*SUPPLIED TEXT*:
Posted on • Originally published at Medium

Data Streaming Hands-On: High-scale data streaming with AWS Kinesis Data Streams

In my previous post, we saw how to create a data streaming app on AWS, with Kinesis Data Streams and Lambda. Here we’ll see high-scale data streaming in action by exploring Kinesis Data Streams on-demand scaling.

Kinesis Data Streams Scaling

A shard serves as a base throughput unit of Kinesis Data Streams. A shard supports 1 MB/s and 1,000 records/s for writes and 2 MB/s for reads. By default, new data streams created with the on-demand capacity mode have 4 MB/s of write and 8 MB/s of read throughput. That means we have 4 shards, each one allowing 1MB/second and 1000 records per second for writes, and 2MB/seconds for reads.

By default, On-Demand capacity mode can automatically scale up to 200MB/s of write and 400MB/s of read throughput. That is the default limit per account but you can request a limit increase through AWS Support to enable your On-Demand stream to scale up to 1 GB/s write and 2 GB/s read throughput.

According to the information provided in this AWS blog, scaling in on-demand capacity mode occurs at the individual shard level. When the average utilization of an ingest shard reaches 50% (0.5 MB/s or 500 records/s) within a minute, the shard is split into two. If random values are used as partition keys, all stream shards will have event traffic distribution, and scaling will occur simultaneously across all shards. Depending on the number of shards being scaled, it can take up to 15 minutes to split the shards.

As the load increases, Kinesis Data Streams adjusts the number of shards in the stream by monitoring the ingest throughput at the shard level. Nevertheless, under certain circumstances, producers might encounter “WriteThroughputExceeded” and “Rate Exceeded” errors, even when operating in on-demand capacity mode. According to AWS documentation, you may encounter "ProvisionedThroughputExceeded" exceptions if your traffic increases by more than double the previous peak within a 15-minute window. Further information on various scaling scenarios can be found here.

Load Generator app

I aimed to replicate the scenario of multiple producers sending data to the stream, and to achieve this, I developed a data streaming application for load generation. This application is built with Lambda functions serving as producers, utilizing Kinesis Data Streams with on-demand capacity, and Lambda functions as consumers. For a deeper understanding of the setup, you can refer to the specifics outlined in my earlier publication.

To generate the load, an additional Lambda function called the Producer Orchestrator has been introduced. This Orchestrator function is configured to accept three parameters: the duration of the load in milliseconds, the number of producers, and the number of records each producer will push to the Data Streams service. Depending on the specified number of producers, multiple instances of Lambda producers will be created. To ensure the data to be evenly distributed across the shards, a unique partition key is assigned to each record.

The code for the app can be found here.


As previously mentioned, scaling occurs when the average ingest shard utilization reaches 50% (equivalent to 0.5 MB/s or 500 records/s) within a minute. To initiate the testing, I began with a small load to align with the initial capacity of the stream, set at 4MB/s of write throughput. Initially, I started with 4 producers, each generating 1K records and then reached 80 producers with 6K records each. As the load increased, the number of shards scaled rapidly, reaching 12, 28, 60, 96, and ultimately 100 shards. This scaling was triggered by a brief surge in load lasting only a minute or two. My objective was to observe the scaling process, hence the load increase was not gradual, resulting in some records being throttled.


The testing conducted on scaling scenarios in Kinesis Data Streams revealed that scaling occurs swiftly when the average ingest shard utilization reaches the predefined threshold. The stream's capacity quickly adapted, with the number of shards increasing significantly in response to increased load. Even a brief (around 1 minute) surge in load triggered scaling actions, demonstrating the auto scaling capability of Kinesis Data Streams.

*DATASET EXCERPTS*:
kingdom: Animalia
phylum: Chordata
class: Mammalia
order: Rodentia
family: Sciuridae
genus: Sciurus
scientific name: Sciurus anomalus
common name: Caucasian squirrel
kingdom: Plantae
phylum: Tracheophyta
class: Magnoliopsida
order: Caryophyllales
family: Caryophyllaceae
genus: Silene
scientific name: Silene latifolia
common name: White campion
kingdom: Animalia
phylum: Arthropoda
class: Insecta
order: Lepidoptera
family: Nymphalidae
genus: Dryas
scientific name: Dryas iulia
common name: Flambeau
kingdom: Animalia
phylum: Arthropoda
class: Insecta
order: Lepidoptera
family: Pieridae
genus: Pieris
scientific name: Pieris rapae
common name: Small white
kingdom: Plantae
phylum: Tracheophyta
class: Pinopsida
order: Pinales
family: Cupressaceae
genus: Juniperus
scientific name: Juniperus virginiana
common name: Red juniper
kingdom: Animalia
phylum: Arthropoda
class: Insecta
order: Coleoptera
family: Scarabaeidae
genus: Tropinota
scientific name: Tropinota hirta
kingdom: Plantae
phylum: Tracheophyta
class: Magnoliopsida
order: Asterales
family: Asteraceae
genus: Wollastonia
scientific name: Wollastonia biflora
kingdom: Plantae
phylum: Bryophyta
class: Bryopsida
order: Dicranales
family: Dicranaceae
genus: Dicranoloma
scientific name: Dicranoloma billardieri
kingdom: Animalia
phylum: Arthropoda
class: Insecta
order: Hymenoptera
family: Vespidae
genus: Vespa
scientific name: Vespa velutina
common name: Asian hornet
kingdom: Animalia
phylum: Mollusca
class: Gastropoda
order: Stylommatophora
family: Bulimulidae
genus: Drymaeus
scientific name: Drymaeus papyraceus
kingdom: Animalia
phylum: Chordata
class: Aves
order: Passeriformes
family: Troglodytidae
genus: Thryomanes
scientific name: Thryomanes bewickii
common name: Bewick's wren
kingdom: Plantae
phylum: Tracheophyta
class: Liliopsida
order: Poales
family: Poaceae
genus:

*PROMPT 1*: In the post on Kinesis Data Streams scaling, how many shards did the stream reach at the end of the testing?
*PROMPT 2*: Mark each statement yes or no according to the post on Kinesis Data Streams scaling, and quote the words that decide it: (a) A shard supports 2 MB/s for reads. (b) Splitting shards always finishes within one minute. (c) The Producer Orchestrator accepts four parameters.
The items have nothing to do with any of this.

*EXERCISE ANSWER 1*: 100 shards.

*EXERCISE ANSWER 2*:
(a) Yes: "A shard supports 1 MB/s and 1,000 records/s for writes and 2 MB/s for reads."
(b) No: "it can take up to 15 minutes to split the shards."
(c) No: "This Orchestrator function is configured to accept three parameters"